A PGR pediu ao STF que a pena do tenente-coronel Mauro Cid, ex-ajudante de ordens de Jair Bolsonaro (PL), seja reduzida apenas em um terço por conta das “omissões e resistência” do delator.

O que aconteceu

A PGR entende que um terço da pena de Cid pode ser reduzida e descartou um possível perdão judicial. “Diante do comportamento contraditório, marcado por omissões e resistência ao cumprimento integral das obrigações pactuadas, entende-se que a redução da pena deva ser fixada em patamar mínimo. O Ministério Público sugere, na esteira dessa construção, a redução de 1/3 da pena imposta pela prática criminosa como benefício premial decorrente de sua colaboração.”

Além disso, a procuradoria também afastou a hipótese de uma possível conversão da pena de prisão em uma pena restritiva de direitos. “Esses benefícios exigem colaboração efetiva, integral e pautada pela boa-fé, requisitos não plenamente evidenciados no presente caso.”

Comportamento de Cid como delator trouxe “prejuízos relevantes” ao interesse público, disse a PGR. A procuradoria pediu a condenação de Cid, Bolsonaro e outros seis integrantes da trama golpista.

A adoção de uma “narrativa seletiva” e a omissão de “fatos graves” prejudica apenas o próprio Cid, critica a PGR. “Sem nada afetar o acervo probatório desta ação pena.”

Com isso, os benefícios da delação premiada devem ser concedidos com base na efetiva contribuição do tenente-coronel. “A Procuradoria-Geral da República, enfim, sugere que os benefícios decorrentes do acordo de colaboração premiada sejam concedidos com estrita observância ao princípio da proporcionalidade, levando-se em conta não apenas a efetiva contribuição do colaborador para o esclarecimento dos fatos, mas também o grau de lealdade demonstrado ao longo do procedimento.”

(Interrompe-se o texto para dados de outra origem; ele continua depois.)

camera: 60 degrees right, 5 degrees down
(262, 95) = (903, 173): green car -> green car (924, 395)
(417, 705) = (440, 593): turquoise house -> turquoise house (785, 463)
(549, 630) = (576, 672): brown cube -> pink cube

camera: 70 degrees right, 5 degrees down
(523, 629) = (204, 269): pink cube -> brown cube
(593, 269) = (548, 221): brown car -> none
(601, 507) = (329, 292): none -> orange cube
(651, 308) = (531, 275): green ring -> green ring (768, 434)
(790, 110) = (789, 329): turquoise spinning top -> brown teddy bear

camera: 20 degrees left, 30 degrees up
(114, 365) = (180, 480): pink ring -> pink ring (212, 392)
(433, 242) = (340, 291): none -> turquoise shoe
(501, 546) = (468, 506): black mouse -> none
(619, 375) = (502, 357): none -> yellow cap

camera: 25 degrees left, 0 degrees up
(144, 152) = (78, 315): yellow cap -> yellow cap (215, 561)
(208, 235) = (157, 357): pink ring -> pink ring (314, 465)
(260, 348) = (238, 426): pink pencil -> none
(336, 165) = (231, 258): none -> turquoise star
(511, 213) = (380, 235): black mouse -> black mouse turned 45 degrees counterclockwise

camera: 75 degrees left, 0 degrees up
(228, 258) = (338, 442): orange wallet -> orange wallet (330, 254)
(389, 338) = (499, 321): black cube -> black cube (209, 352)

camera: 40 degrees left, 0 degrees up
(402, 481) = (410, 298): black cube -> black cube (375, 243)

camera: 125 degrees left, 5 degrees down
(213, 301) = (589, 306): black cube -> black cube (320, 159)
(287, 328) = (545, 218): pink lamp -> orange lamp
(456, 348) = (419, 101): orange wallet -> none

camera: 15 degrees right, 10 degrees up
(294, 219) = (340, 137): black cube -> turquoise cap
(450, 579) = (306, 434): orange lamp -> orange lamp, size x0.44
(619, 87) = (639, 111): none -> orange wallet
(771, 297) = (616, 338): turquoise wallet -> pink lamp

PGR pediu condenação de Bolsonaro

PGR pede condenação de Bolsonaro por cinco crimes. São eles: liderar organização criminosa armada, tentativa de abolição violenta do Estado democrático de Direito, golpe de Estado, dano qualificado pela violência e grave ameaça, contra o patrimônio da União, e com considerável prejuízo para a vítima, e deterioração de patrimônio tombado.

Além de Bolsonaro, a PGR pediu a condenação de todos os integrantes do núcleo 1. São eles: os ex-ministros Augusto Heleno (GSI), Braga Netto (Casa Civil), Paulo Sérgio Nogueira (Defesa) e Anderson Torres (Justiça), além do ex-comandante da Marinha Almir Garnier, do deputado federal Alexandre Ramagem (PL-RJ) e do tenente-coronel Mauro Cid, delator e ex-ajudante de ordens de Bolsonaro.

O ex-presidente foi denunciado pela PGR em fevereiro. O procurador-geral da República, Paulo Gonet, apresentou denúncia contra Bolsonaro e outras 33 pessoas pelos crimes de tentativa de golpe de Estado, tentativa de abolição violenta do Estado democrático de Direito, organização criminosa, dano qualificado e deterioração de patrimônio tombado.

A PGR afirma que o ex-presidente sabia da existência e deu aval à chamada “minuta do golpe”. O decreto trazia medidas para implementar um golpe de Estado no país e não permitir que o presidente Lula, vencedor da disputa de 2022, assumisse o cargo. Ainda segundo a PGR, Bolsonaro tinha conhecimento também do plano “Punhal Verde e Amarelo”, para matar Lula, o vice-presidente Geraldo Alckmin e o ministro do STF Alexandre de Moraes.

Defesa de Bolsonaro diz que ele “repudiou 8 de Janeiro”. O advogado Celso Vilardi também reclamou de falta de acesso à íntegra das provas. Ele declarou que obteve todos os áudios e documentos citados na investigação, mas não teve acesso ao material bruto apreendido pela Polícia Federal. Por isso, Vilardi diz que só teve acesso ao “recorte da acusação” sobre o material, mas que a defesa teria direito a fazer seu próprio recorte.